Massive section of Western Wall and Roman theater uncovered after 1700 years

Lester Mason
October 17, 2017

Archaeologists have uncovered an ancient Roman theatre beneath the Old City of Jerusalem, 150 years after their search began.

So it was with surprise that a team of archeologists looking to date Wilson's Arch-the only visible remnants of the Second Temple period in the Temple Mount complex-stumbled onto what looks like the long-lost Roman theater. "The discovery was a real surprise", said the archaeologists who discovered the historical structure. "We never imagined that such a window would open to us to look into the mystery of Jerusalem's lost theater", said on-site excavators Dr. Joe Uziel, Tehillah Lieberman and Dr. Avi Solomon. Whoever constructed the theater beneath it put a great deal of work into it: It has stone carvings and about 200 seats, the archaeologists said at a press conference today (Oct. 16).

For instance, Josephus Flavius, a first-century Roman-Jewish scholar, wrote about a theater during the Second Temple period (530 A.D. 70). "Alternatively, this may have been a structure known as a bouleuterion - the building where the city council met, in this case the council of the roman colony of Aelia Capitolina - Roman Jerusalem".

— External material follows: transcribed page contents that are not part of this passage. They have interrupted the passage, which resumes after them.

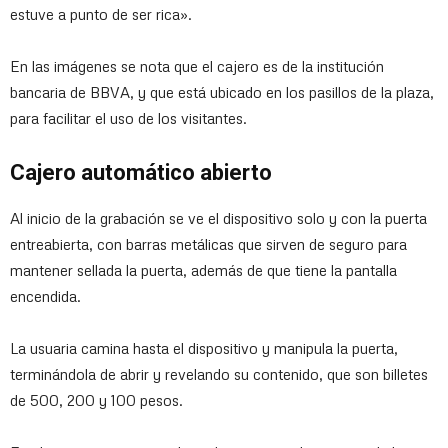
estuve a punto de ser rica».
En las imágenes se nota que el cajero es de la institución
bancaria de BBVA, y que está ubicado en los pasillos de la plaza,
para facilitar el uso de los visitantes.
Cajero automático abierto
Al inicio de la grabación se ve el dispositivo solo y con la puerta
entreabierta, con barras metálicas que sirven de seguro para
mantener sellada la puerta, además de que tiene la pantalla
encendida.
La usuaria camina hasta el dispositivo y manipula la puerta,
terminándola de abrir y revelando su contenido, que son billetes
de 500, 200 y 100 pesos.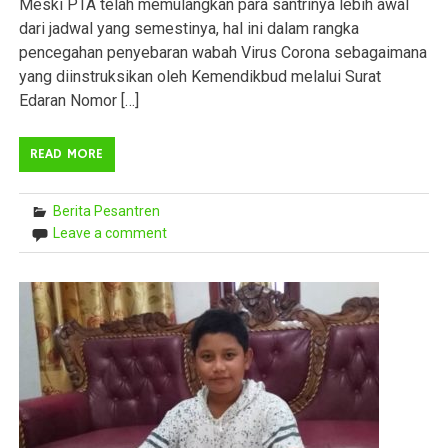
Meski PTA telah memulangkan para santrinya lebih awal
dari jadwal yang semestinya, hal ini dalam rangka
pencegahan penyebaran wabah Virus Corona sebagaimana
yang diinstruksikan oleh Kemendikbud melalui Surat
Edaran Nomor […]
READ MORE
Berita Pesantren
Leave a comment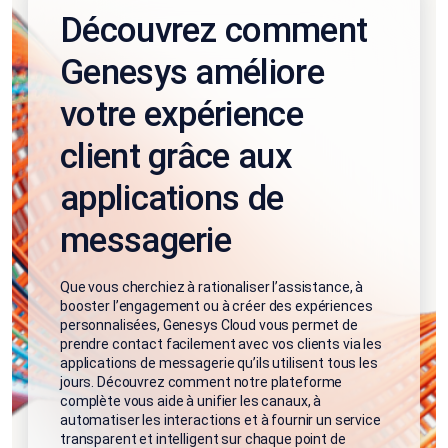
Découvrez comment
Genesys améliore
votre expérience
client grâce aux
applications de
messagerie
Que vous cherchiez à rationaliser l’assistance, à
booster l’engagement ou à créer des expériences
personnalisées, Genesys Cloud vous permet de
prendre contact facilement avec vos clients via les
applications de messagerie qu’ils utilisent tous les
jours. Découvrez comment notre plateforme
complète vous aide à unifier les canaux, à
automatiser les interactions et à fournir un service
transparent et intelligent sur chaque point de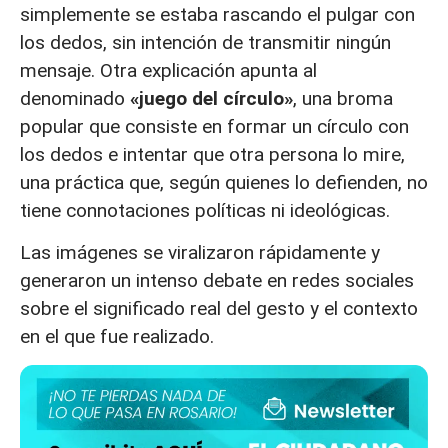
simplemente se estaba rascando el pulgar con
los dedos, sin intención de transmitir ningún
mensaje. Otra explicación apunta al
denominado
«juego del círculo»
, una broma
popular que consiste en formar un círculo con
los dedos e intentar que otra persona lo mire,
una práctica que, según quienes lo defienden, no
tiene connotaciones políticas ni ideológicas.
Las imágenes se viralizaron rápidamente y
generaron un intenso debate en redes sociales
sobre el significado real del gesto y el contexto
en el que fue realizado.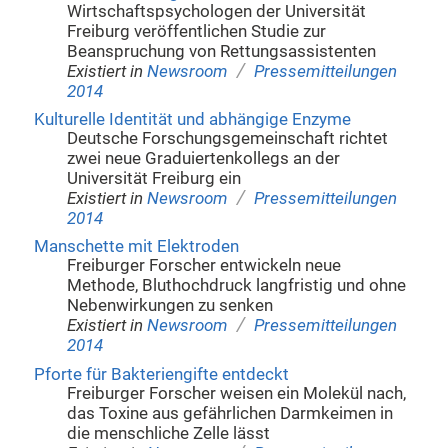
Wirtschaftspsychologen der Universität
Freiburg veröffentlichen Studie zur
Beanspruchung von Rettungsassistenten
/
Existiert in
Newsroom
Pressemitteilungen
2014
Kulturelle Identität und abhängige Enzyme
Deutsche Forschungsgemeinschaft richtet
zwei neue Graduiertenkollegs an der
Universität Freiburg ein
/
Existiert in
Newsroom
Pressemitteilungen
2014
Manschette mit Elektroden
Freiburger Forscher entwickeln neue
Methode, Bluthochdruck langfristig und ohne
Nebenwirkungen zu senken
/
Existiert in
Newsroom
Pressemitteilungen
2014
Pforte für Bakteriengifte entdeckt
Freiburger Forscher weisen ein Molekül nach,
das Toxine aus gefährlichen Darmkeimen in
die menschliche Zelle lässt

Uziel speculates that the unfinished semi-circular theater may have been meant to serve as a small odeon, a venue for musical or theatric performances, or a bouleuterion, a place of assembly for the colony's municipal officials.

Uziel is able to estimate the age of the structure due to its apparent relationship to the Bar Kokhba revolt, the final of three Jewish-Roman wars, which took place during the second century. This enables conclusions to be drawn at a level of precision that would have been impossible in the past, transforming the study of the findings at Wilson's Arch into pioneering, cutting-edge micro-archaeological research. Exciting - but no match for the ancient theater, said one archaeologist on site.

"One of the incredible things is that because we're beneath an arch, they would have had the arch to use as their roof", Uziel said. This is not be the first potentially unfinished building from the Roman era to be unearthed in the area, leading researchers to speculate that some event-perhaps anti-Roman revolts-interfered with public construction.

The eight stone courses of the Western Wall unveiled on Monday had been hidden beneath 26 feet of earth and were perfectly preserved after being excavated.

The discoveries were disclosed during a press conference held beneath Wilson's Arch in the Western Wall Tunnels, with the participation of Rabbi Shmuel Rabinowitz, rabbi of the Western Wall, IAA Director-General Israel Hasson and others.